● **TASK**
All lines from the entries below that contain the string "linejoin" should be copied out.

● **INPUT**
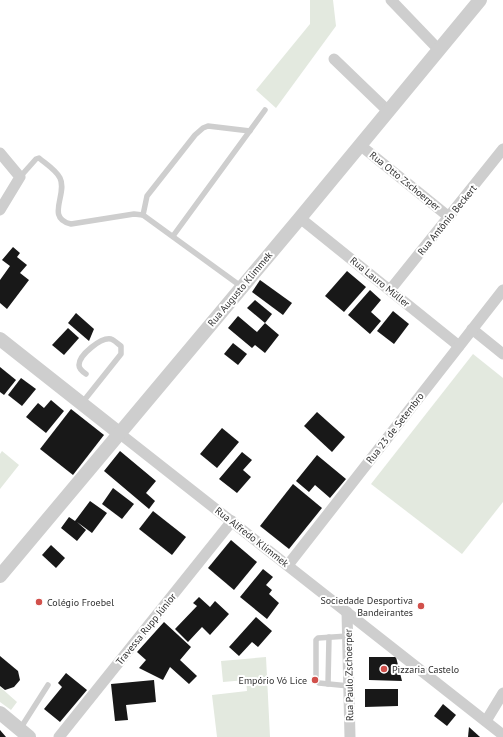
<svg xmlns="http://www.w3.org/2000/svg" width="503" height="737" viewBox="0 0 503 737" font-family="'PT Sans',sans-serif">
	<rect width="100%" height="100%" fill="#fff"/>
	<!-- green -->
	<g fill="#e3e9df">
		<path d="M310,0H333L336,26L276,108L256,90L310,24Z"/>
		<path d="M473,354L503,378V502L462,554L371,484Z"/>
		<path d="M2,451L19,465L0,489V454Z"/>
		<path d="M266,657L270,737H217L212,695L247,691L246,680L223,682L221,661Z"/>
		<path d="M0,687L17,702L11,710L0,702Z"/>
	</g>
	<!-- building -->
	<g fill="#181818">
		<path d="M13,247L20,253L17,257L27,265L20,273L29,280L7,309L0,303V280L10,266L2,260Z"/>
		<path d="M347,271L366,287L344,312L325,296Z"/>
		<path d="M260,280L292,303L283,315L252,292Z"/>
		<path d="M370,290L381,300L371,312L381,321L370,334L348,315Z"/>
		<path d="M255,300L272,314L265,323L247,308Z"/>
		<path d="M393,311L409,324L394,344L377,331Z"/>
		<path d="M76,313L94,329L89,341L68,323Z"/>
		<path d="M238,316L257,332L265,323L279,335L265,353L255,345L252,348L228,328Z"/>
		<path d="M68,328L79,338L64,355L52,345Z"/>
		<path d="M233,343L247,354L238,365L224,354Z"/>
		<path d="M0,367L16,380L4,395L0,392Z"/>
		<path d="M21,378L36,389L22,406L8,395Z"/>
		<path d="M51,400L64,411L46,433L26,417L38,403L44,408Z"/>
		<path d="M71,409L104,435L73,475L40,449Z"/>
		<path d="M317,412L345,437L332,452L304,426Z"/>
		<path d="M222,428L239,442L217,468L200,454Z"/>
		<path d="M120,451L156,481L146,493L155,501L149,509L104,471Z"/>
		<path d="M242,452L252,460L243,470L251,477L237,493L219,479Z"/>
		<path d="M317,455L346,479L330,498L315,485L309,492L296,481Z"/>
		<path d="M293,484L322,508L289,549L260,526Z"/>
		<path d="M113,488L134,504L122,519L102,504Z"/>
		<path d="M90,501L107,513L92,533L77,522L86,530L77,541L61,528L69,517L75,521Z"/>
		<path d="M153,511L186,537L172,555L139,529Z"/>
		<path d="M231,540L257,562L234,590L208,568Z"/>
		<path d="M51,545L65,558L56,568L42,555Z"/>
		<path d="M263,569L273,577L266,585L272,590L269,594L279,603L267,619L240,597Z"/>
		<path d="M199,597L210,607L215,601L229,614L210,635L202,627L188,642L175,629L197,606L193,603Z"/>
		<path d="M256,617L272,631L258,647L252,642L239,656L229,647Z"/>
		<path d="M164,622L191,647L180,660L197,676L189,684L170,667L163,680L139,668L146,660L137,652Z"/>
		<path d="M0,656L18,671L20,680L14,687L5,690L0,686Z"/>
		<path d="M369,657H396L402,681L369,680Z"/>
		<path d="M66,673L87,690L60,722L44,709L62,687L58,683Z"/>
		<path d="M154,680L156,702L126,705L128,720L115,721L111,684Z"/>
		<path d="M365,689H398V706L365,707Z"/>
		<path d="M443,704L456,715L447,726L434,716Z"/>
		<path d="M469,727L480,737H468Z"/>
		<path d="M0,730L6,737H0Z"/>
	</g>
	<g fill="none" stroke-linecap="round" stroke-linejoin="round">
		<!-- service -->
		<g stroke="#cecece" stroke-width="5.5">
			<path d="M20,177L36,159L39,158C46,164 56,170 60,178C68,194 45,218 71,224L134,214L143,215L242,287"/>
			<path d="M143,215L147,196L195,135L203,128L208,126L250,131"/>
			<path d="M173,236L265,110"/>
			<path d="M82,403L121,354V346C118,344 114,340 111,339C101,337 79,355 79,365C79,369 83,372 86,374"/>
			<path d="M348,636L318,638L316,640V680L319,683L349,686"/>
			<path d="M328,684L329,637"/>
			<path d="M20,729L48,685"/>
		</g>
		<!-- minor -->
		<g stroke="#cecece" stroke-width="11">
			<path d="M391,0L439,50"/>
			<path d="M334,59L388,111"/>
			<path d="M360,145L449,217"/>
			<path d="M0,153L20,177L0,210"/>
			<path d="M300,218L459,346"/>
			<path d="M390,290L503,149"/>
			<path d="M472,329L503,354"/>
			<path d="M119,433L503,735"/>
			<path d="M288,565L503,290"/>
			<path d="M347,612L350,737"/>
			<path d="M486,721L503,693"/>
			<path d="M59,737L232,521"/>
		</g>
		<!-- tertiary -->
		<g stroke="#cecece" stroke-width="14">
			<path d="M0,339L119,433"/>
			<path d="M0,576L300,218L480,0"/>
			<path d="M0,713L29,737"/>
		</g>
	</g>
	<!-- markers -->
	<g fill="#d1504b" stroke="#fff" stroke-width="1.5">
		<circle cx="39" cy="602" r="4"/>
		<circle cx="421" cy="606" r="4"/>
		<circle cx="384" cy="669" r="4"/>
		<circle cx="315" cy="680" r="4"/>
	</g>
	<g text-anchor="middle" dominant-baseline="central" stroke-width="4" stroke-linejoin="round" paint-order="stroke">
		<!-- street labels -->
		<g font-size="10" fill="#313131" stroke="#fff">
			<text transform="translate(405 181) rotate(39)">Rua Otto Zschoerper</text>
			<text transform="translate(447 220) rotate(-51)">Rua Antônio Beckert</text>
			<text transform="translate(380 282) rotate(39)">Rua Lauro Müller</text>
			<text transform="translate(240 289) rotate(-50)">Rua Augusto Klimmek</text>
			<text transform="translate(395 428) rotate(-52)">Rua 23 de Setembro</text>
			<text transform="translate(252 537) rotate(38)">Rua Alfredo Klimmek</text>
			<text transform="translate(146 629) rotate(-51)">Travessa Rupp Júnior</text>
			<text transform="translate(349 675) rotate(-91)">Rua Paulo Zschoerper</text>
		</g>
		<!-- poi labels -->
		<g font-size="10" fill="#313131" stroke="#fff" text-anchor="end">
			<text x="413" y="600">Sociedade Desportiva<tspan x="413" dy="12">Bandeirantes</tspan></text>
			<text x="47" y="602" text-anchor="start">Colégio Froebel</text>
			<text x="392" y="669" text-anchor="start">Pizzaria Castelo</text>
			<text x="307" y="680">Empório Vó Lice</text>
		</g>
	</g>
</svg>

● **SOLUTION**
	<g fill="none" stroke-linecap="round" stroke-linejoin="round">
	<g text-anchor="middle" dominant-baseline="central" stroke-width="4" stroke-linejoin="round" paint-order="stroke">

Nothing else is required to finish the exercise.